2- The marinating period just gives the meat even more time to absorb the flavor of the marinade. They sort of get to just hang out and become friends :-)
As for your results...so cute!!! Hasn't that happened to all of us. Of course we may not all have been as lucky as you seemed to be. Keep up the good work Faye and thanks again for your kind words! Cheers!
I've made a lot of the recipes here on Rouxbe, including several where braising was the cooking method, and they have all been fantastic...up until this one. The recipe itself is simple and the preparation straight-forward, so I don't think I did anything wrong, but I was underwhelmed with the flavor this dish. The wine overpowered almost everything else and I was left wondering if it might not be better to use 750 ml of stock in place of one of the bottles of wine?
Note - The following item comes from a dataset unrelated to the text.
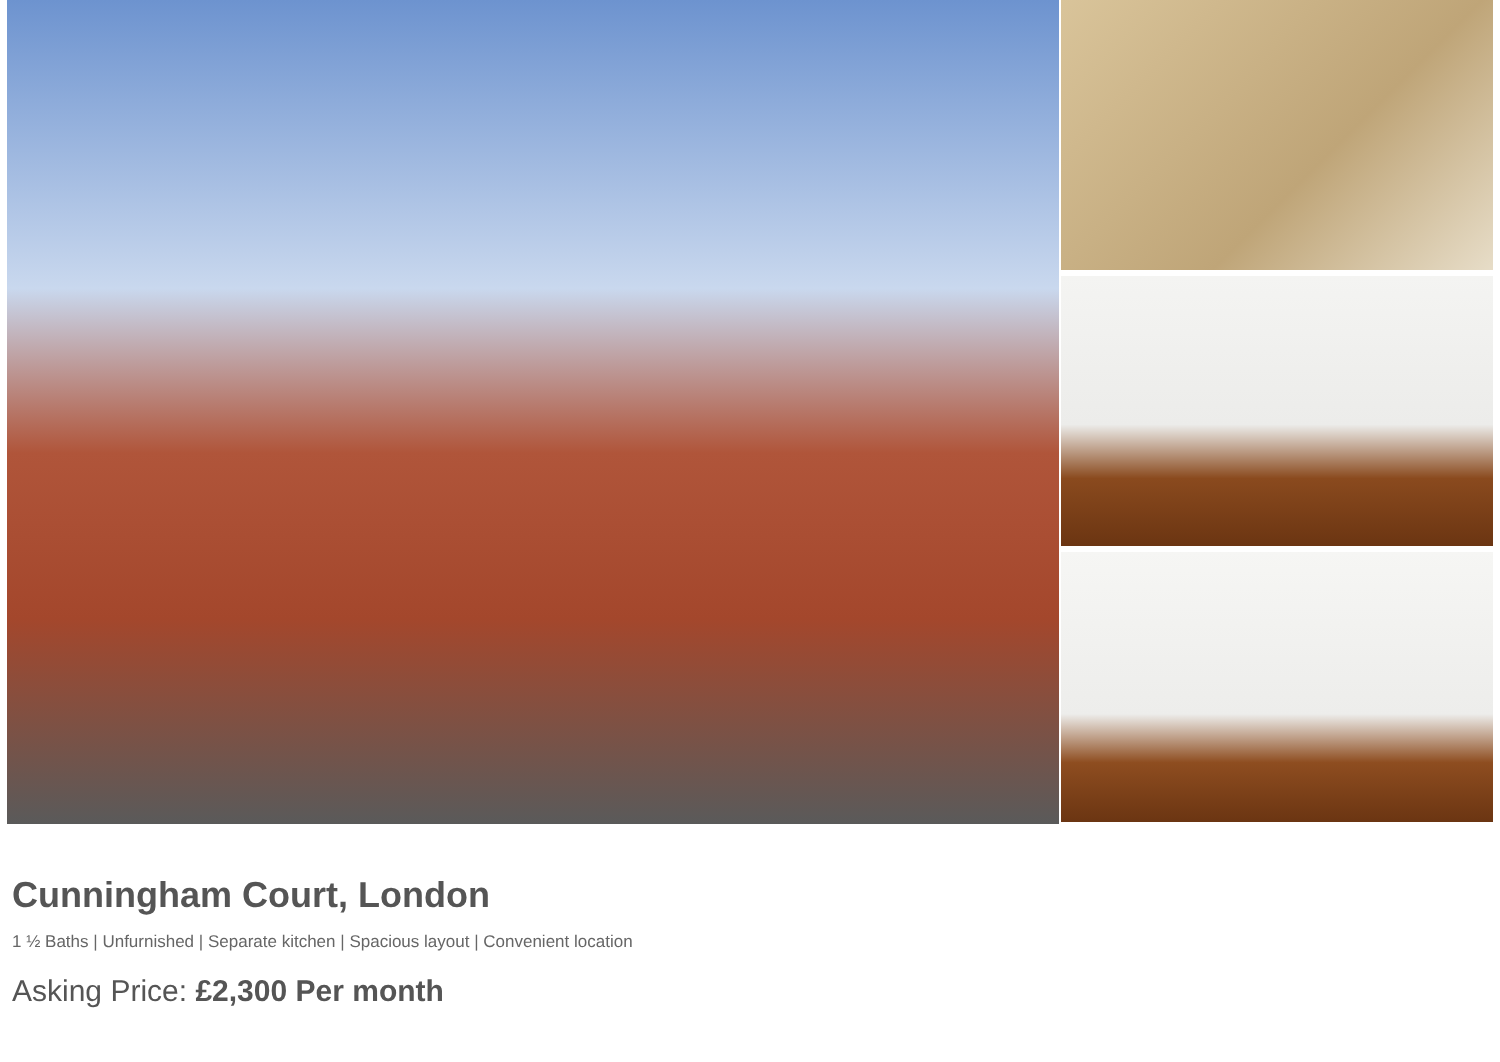Cunningham Court, London
1 ½ Baths | Unfurnished | Separate kitchen | Spacious layout | Convenient location
Asking Price: £2,300 Per month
I read the other comments here before I made this dish and noted that one of the staff indicated not to use a big Napa cab, so I decide on two bottles of good quality French Burgundy....a wine that I cellar and drink fairly regularly, so I'm confident that it wasn't a wine quality issue.
Just to be clear - I'm not complaining, just relaying my experience. Perhaps it's just a matter of taste. Whatever the case, I've been very satisfied with my Rouxbe membership and want to thank you all for the incredible job you do here.
Cheers - Jeff
This is an old Portuguese Grandma's recipe which is meant to be simple in flavor and process. I have made several times and enjoyed it. Although, once I used a wine that did not seem to do the dish justice. Next time, you may want to try using a bit of stock. That's the beauty of knowing the techniques behind cooking methods such as Braising and Combination Cooking you are then free to make your own tweaks.
Thanks for feedback Jeff, it's very much appreciated. Keep up the great work. Cheers!